Hofreiter macht deutlich, dass es nicht um den Planeten gehe, der gerettet werden müsse. Der habe schon viele Attacken überstanden. Nein, es gehe "um uns und unsere Lebensgrundlagen". Um nix Spinnertes also, sondern um das Kind in Bangladesch, um die Bauernfamilie in Mali, um Europa, das seinen Frieden kaum werde retten können, wenn der Klimawandel nicht gestoppt wird. "Es ist die zentrale Existenzfrage, um die wir hier ringen." Hofreiters Botschaft: Es soll keiner mehr behaupten, hier gehe es um Nebensächlichkeiten.
Ab da ist er in Fahrt und überrollt alle, die das immer noch nicht verstanden haben oder verstehen wollen.

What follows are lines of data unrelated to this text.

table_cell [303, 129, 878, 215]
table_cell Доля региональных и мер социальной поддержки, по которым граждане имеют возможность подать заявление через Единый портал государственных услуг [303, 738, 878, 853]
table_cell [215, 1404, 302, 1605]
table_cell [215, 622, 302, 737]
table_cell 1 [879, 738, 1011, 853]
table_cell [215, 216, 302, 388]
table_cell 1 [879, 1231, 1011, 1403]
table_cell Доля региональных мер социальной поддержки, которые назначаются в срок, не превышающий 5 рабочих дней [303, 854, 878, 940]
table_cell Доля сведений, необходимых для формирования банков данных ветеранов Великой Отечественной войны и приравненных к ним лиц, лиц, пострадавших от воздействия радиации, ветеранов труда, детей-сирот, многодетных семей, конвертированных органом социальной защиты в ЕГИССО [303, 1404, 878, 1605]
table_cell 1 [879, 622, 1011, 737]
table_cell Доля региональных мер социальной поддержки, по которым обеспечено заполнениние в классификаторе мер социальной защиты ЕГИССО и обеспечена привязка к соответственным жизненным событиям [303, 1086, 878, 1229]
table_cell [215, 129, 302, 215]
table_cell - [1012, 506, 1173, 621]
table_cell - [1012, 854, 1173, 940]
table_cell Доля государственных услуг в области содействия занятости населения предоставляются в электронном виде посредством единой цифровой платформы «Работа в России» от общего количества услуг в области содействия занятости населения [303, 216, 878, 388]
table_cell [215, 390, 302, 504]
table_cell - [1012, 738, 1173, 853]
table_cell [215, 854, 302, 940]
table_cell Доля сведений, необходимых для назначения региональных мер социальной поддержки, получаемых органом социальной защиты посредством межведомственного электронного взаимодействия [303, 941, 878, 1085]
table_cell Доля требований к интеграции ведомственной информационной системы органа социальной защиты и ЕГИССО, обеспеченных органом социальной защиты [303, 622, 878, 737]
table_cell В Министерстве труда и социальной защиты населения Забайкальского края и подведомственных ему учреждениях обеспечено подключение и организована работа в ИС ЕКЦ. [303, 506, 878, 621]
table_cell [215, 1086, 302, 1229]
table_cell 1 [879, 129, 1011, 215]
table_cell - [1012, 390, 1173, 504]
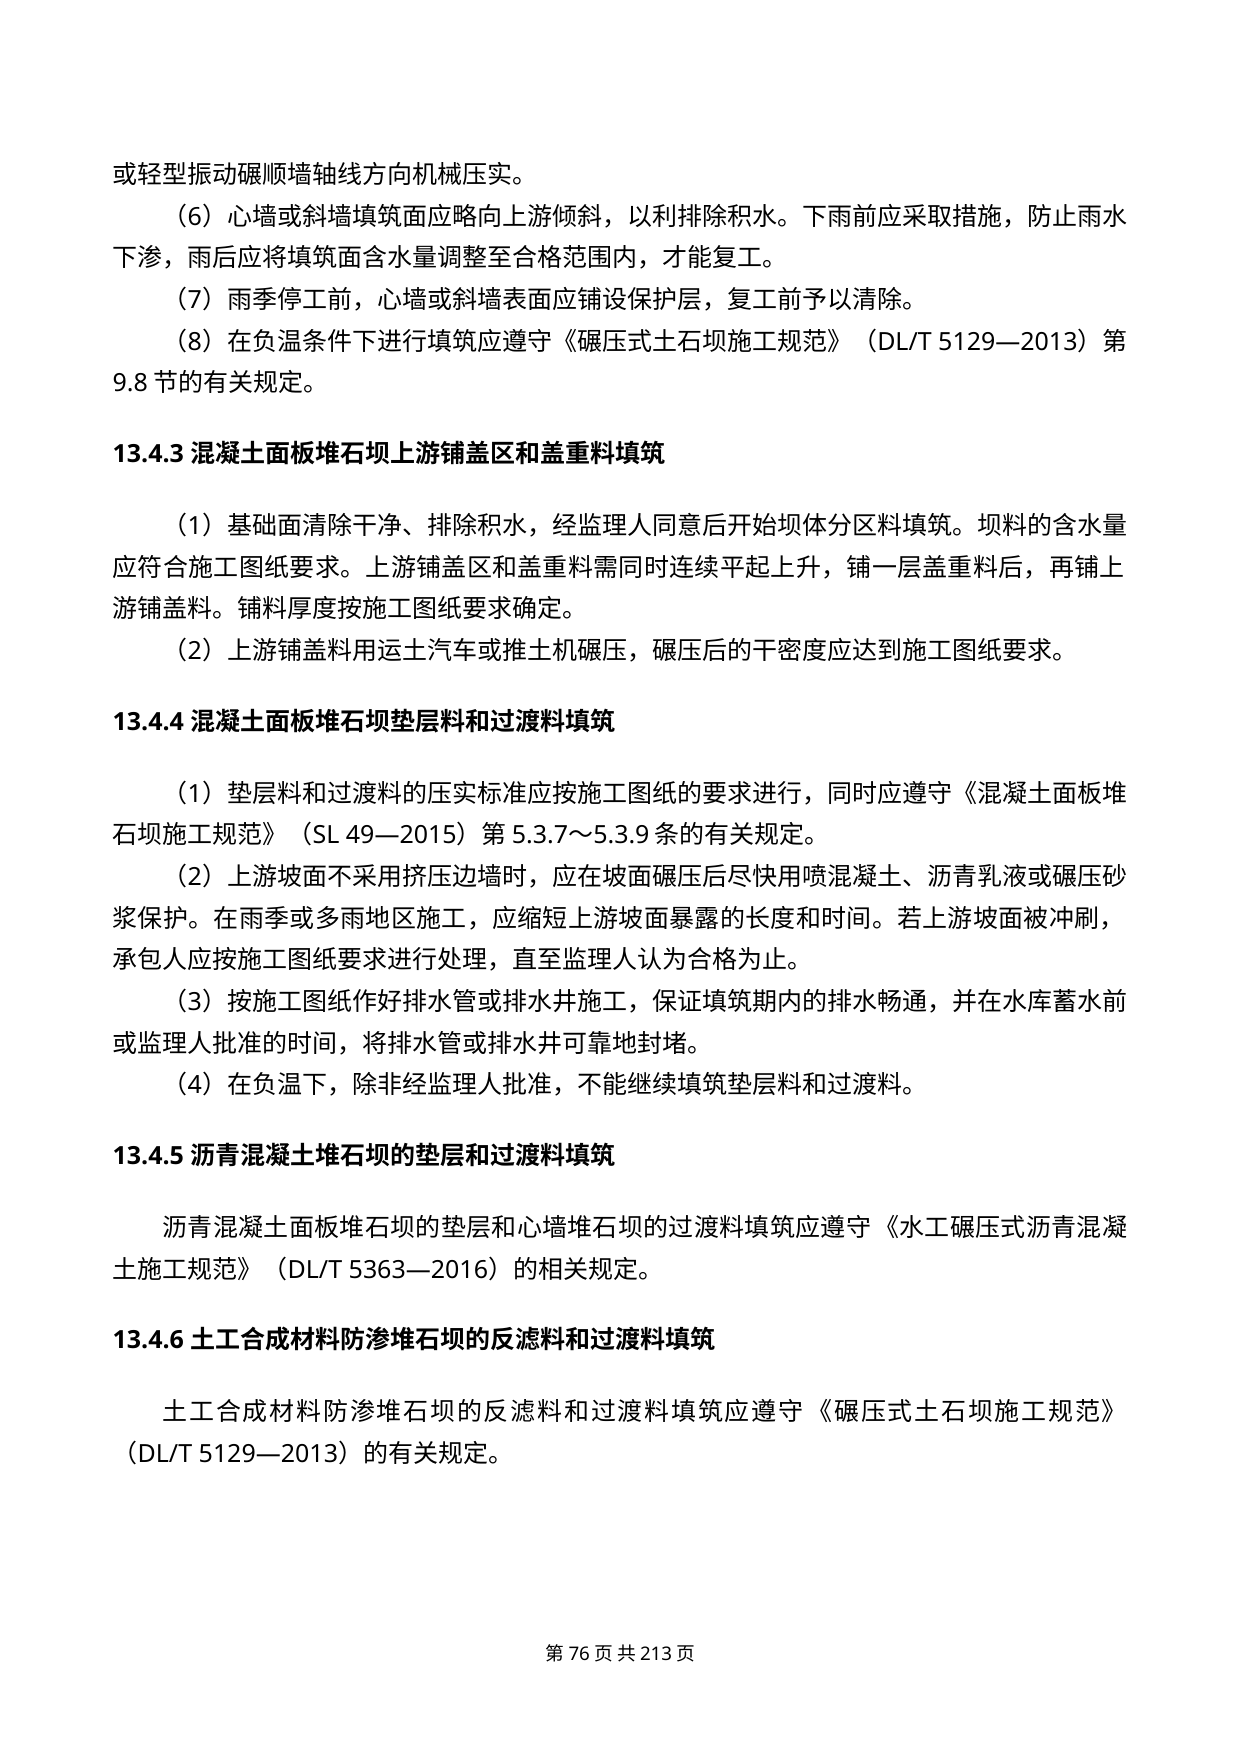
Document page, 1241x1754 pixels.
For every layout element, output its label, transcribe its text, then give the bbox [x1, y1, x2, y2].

Donald Trump, der "unverantwortlichst" das Klimaabkommen gekündigt habe; den Berliner Kreis der CDU, der "offenbar absolut gar nichts kapiert" habe. Angela Merkel, die eine miserable Öko-Bilanz vorlege. Mit Blick auf den G20-Gipfel Anfang Juli in Hamburg verlangt Hofreiter, Trump endlich die Meinung zu geigen, nicht verschämt, sondern unmissverständlich. Merkel müsse ihn auf der offenen Bühne eines Gipfeltreffens "deutlich spüren" lassen, dass es so nicht mehr weiter gehe. Sie dürfe ihm nicht länger nachrennen, nicht weiter um ein Freihandelsabkommen betteln. Sie müsse hart sein.
In diesem Moment stehen alle Grünen im Saal - es wird nicht das letzte Mal sein.
Es folgt eine Frontalattacke gegen die Bundesregierung. CO2-Bilanz? Eine "Katastrophe", weil sich zwischen 2009 und 2016 beim Ausstoß rein gar nichts geändert habe. Welches Land verbrennt am meisten Braunkohle? Indien? China? Ein anderer Sünder? Nein, es ist Deutschland. Deshalb solle niemand mehr kommen und behaupten, auch die anderen Parteien neben den Grünen seien "irgendwie öko". Wo kämen die größten Dieselbetrüger her? Komme VW aus Frankreich? Oder aus den Vereinigten Staaten? Nein, das Unternehmen komme aus Deutschland, ewig behütet von einem "verantwortungslosen Verkehrsminister". Und dessen Kollege aus dem Landwirtschaftsministerium? Dessen Hauptziel sei der Kampf gegen Tofu-Würstchen. "Wenn das öko ist, wird mir Angst und Bange."
Hofreiter spricht nur gut 17 Minuten. Aber nach diesen 17 Minuten wissen alle, warum sie hier sind. Es sind schwere Zeiten für die Grünen, die Umfragen für die Bundestagswahl bereiten Sorgen. Nun hat der Fraktionsvorsitzende Hofreiter für eine Art Selbstvergewisserung gesorgt, nach der sich im Berliner Velodrom alle gesehnt haben. Dazu gehört sein Hinweis, dass alle Veränderungen, für die die Grünen im Wahlkampf kämpfen wollten, nur dann eine Chance hätten, wenn sich die Partei auch um die Leidtragenden möglicher Beschlüsse kümmerten. "Wer sie durchsetzen will, muss sie sozial verträglich durchsetzen."
Hofreiters Schlusswort ist denn auch keine offene Provokation, aber unmissverständlich. "Wir wollen regieren. Wir wollen aber nicht wegen der verdammten Dienstwagen regieren; wir wollen regieren, um zu verändern. Weil die Welt es braucht, verändert zu werden." Es folgen: drei Minuten Applaus, alle stehen. Dieses Gefühl, das nun alle erleben, wollten die Grünen unbedingt mit nach Hause nehmen.